The reason for using a symmetric key along with public/private keypairs is so the ciphertext only has to be stored once.
System Example 2¶
This example uses proxy re-encryption:
- MegaCorp encrypts some data using its own public key, then stores that encrypted data (ciphertext 1) in a BigchainDB network.
- MegaCorp wants to let others read that encrypted data, but without ever sharing their private key and without having to re-encrypt themselves for every new recipient. Instead, they find a “proxy” named Moxie, to provide proxy re-encryption services.
- Zorban contacts MegaCorp and asks for permission to read the data.
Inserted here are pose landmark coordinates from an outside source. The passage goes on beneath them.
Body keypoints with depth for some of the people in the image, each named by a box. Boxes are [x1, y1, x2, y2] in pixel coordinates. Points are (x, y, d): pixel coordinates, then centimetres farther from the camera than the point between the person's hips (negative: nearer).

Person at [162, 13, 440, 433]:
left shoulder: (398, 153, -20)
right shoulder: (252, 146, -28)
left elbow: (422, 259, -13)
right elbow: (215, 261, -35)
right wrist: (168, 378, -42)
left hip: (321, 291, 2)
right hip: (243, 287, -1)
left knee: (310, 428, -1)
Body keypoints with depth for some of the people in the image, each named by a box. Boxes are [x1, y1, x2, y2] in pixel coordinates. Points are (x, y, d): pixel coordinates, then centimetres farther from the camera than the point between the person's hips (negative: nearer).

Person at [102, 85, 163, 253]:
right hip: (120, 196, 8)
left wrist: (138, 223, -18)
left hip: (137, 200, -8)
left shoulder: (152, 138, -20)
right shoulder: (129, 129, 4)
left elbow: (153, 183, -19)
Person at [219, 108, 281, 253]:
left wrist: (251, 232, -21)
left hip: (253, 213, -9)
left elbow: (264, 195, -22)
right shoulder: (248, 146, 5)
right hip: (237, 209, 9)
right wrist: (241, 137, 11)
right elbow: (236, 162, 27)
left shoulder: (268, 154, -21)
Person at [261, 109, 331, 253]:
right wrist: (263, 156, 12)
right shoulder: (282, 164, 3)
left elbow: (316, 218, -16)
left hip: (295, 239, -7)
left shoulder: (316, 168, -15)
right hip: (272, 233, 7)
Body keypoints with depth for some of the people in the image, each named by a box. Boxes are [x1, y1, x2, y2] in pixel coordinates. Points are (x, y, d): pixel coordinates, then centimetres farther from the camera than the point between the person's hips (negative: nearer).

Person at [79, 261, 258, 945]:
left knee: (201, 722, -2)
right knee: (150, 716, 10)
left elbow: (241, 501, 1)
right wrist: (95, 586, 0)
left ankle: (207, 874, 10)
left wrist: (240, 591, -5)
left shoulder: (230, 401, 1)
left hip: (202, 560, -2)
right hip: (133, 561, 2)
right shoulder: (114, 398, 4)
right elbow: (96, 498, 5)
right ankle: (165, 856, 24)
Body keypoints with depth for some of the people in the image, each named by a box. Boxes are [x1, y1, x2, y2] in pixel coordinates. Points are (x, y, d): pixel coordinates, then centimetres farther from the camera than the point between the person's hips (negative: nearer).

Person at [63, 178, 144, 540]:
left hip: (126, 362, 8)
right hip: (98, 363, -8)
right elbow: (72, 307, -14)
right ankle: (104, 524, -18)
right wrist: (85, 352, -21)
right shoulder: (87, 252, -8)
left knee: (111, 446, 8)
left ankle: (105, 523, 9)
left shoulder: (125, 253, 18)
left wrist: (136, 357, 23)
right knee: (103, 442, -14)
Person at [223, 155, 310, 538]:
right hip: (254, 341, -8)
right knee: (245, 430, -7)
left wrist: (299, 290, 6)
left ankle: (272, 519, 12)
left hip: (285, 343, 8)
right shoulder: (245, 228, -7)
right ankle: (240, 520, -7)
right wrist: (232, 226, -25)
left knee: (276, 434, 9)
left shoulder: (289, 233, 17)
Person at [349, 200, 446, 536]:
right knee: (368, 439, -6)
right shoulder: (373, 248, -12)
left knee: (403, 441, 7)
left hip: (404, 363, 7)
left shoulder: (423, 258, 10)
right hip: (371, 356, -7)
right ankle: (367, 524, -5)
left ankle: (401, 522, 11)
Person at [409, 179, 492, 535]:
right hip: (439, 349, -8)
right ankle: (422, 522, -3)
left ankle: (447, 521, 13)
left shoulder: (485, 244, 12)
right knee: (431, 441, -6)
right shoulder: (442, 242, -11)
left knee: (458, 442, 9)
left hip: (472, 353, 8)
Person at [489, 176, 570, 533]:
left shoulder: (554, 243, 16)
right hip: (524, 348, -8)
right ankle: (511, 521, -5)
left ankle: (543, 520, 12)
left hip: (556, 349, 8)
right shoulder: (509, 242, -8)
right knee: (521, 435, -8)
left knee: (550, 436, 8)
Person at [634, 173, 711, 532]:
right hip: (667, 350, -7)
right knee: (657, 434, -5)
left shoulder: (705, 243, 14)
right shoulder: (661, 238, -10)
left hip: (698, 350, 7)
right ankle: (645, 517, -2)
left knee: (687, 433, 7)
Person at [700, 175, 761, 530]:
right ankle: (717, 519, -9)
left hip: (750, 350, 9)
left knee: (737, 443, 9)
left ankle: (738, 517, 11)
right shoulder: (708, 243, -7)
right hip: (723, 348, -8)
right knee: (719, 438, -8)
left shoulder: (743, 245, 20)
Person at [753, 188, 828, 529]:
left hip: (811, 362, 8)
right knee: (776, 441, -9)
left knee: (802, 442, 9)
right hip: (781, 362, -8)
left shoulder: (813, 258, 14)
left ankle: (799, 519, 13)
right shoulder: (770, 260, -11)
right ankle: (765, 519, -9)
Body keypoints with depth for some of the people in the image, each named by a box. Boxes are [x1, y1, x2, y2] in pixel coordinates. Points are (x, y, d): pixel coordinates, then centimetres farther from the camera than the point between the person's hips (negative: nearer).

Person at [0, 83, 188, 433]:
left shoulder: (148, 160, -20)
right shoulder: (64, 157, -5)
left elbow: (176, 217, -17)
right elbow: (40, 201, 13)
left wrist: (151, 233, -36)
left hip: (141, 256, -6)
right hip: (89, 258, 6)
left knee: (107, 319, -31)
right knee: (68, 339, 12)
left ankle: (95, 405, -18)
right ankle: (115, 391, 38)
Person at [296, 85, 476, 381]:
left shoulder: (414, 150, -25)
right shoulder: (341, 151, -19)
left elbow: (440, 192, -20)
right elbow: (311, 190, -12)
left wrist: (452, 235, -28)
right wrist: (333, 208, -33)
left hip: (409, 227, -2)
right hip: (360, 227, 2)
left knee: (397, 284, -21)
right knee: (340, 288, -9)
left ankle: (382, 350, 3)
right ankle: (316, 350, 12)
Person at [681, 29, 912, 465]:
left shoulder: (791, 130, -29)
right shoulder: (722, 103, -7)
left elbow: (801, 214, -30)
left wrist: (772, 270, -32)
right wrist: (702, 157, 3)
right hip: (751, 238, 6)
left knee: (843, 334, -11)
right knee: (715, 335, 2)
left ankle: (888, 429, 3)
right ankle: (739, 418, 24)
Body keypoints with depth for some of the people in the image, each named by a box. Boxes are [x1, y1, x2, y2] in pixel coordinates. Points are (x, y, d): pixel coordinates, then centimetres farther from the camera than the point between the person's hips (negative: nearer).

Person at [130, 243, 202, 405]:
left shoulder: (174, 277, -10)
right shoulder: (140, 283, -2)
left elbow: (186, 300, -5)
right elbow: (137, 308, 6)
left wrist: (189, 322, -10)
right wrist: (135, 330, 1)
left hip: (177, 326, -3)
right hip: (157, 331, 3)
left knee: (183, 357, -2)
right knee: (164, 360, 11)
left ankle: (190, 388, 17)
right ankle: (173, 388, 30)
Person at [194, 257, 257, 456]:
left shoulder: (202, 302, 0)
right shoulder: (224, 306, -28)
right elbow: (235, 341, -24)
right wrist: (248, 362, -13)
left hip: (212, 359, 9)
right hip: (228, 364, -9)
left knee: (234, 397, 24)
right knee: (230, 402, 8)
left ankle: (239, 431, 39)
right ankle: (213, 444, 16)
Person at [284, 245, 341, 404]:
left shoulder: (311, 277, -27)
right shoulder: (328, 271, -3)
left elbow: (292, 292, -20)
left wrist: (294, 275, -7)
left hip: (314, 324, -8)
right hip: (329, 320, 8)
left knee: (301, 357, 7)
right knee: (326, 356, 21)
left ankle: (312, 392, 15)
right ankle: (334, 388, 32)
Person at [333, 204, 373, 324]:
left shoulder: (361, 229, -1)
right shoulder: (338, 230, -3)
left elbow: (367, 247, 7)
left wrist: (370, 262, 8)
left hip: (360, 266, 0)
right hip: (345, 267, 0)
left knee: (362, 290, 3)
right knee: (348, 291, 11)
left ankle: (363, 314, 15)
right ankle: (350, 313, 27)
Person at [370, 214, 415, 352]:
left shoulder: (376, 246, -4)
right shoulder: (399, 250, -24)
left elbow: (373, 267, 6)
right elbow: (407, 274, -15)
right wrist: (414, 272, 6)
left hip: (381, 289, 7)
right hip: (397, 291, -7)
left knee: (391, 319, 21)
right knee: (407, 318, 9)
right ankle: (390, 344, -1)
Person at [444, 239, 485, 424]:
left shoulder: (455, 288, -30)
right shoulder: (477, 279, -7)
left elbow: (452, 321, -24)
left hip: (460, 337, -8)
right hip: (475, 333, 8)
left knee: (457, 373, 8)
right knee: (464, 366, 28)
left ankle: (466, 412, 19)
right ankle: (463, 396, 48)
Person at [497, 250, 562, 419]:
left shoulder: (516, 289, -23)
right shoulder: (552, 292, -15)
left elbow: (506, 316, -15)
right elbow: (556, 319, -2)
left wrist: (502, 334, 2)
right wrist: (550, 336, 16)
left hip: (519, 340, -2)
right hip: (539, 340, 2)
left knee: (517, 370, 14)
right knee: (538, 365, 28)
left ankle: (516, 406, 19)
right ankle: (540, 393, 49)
- MegaCorp asks Zorban for his public key.
- MegaCorp generates a “re-encryption key” and sends it to their proxy, Moxie.
- Moxie (the proxy) uses the re-encryption key to encrypt ciphertext 1, creating ciphertext 2.
- Moxie sends ciphertext 2 to Zorban (or to MegaCorp who forwards it to Zorban).
- Zorban uses his private key to decrypt ciphertext 2, getting the original un-encrypted data.
- The proxy only ever sees ciphertext. They never see any un-encrypted data.
- Zorban never got the ability to decrypt ciphertext 1, i.e. the on-chain data.
- There are variations on the above flow.
System Example 3¶
This example uses erasure coding:
- Erasure-code the data into n pieces.
- Encrypt each of the n pieces with a different encryption key.
- Store the n encrypted pieces on-chain, e.g. in n separate transactions.
- Share each of the the n decryption keys with a different party.
If k < N of the key-holders gets and decrypts k of the pieces, they can reconstruct the original plaintext. Less than k would not be enough.
System Example 4¶
This setup could be used in an enterprise blockchain scenario where a special node should be able to see parts of the data, but the others should not.
- The special node generates an X25519 keypair (or similar asymmetric encryption keypair).
- A BigchainDB end user finds out the X25519 public key (encryption key) of the special node.
- The end user creates a valid BigchainDB transaction, with either the asset.data or the metadata (or both) encrypted using the above-mentioned public key.
- This is only done for transactions where the contents of asset.data or metadata don’t matter for validation, so all node operators can validate the transaction.
- The special node is able to decrypt the encrypted data, but the other node operators can’t, and nor can any other end user.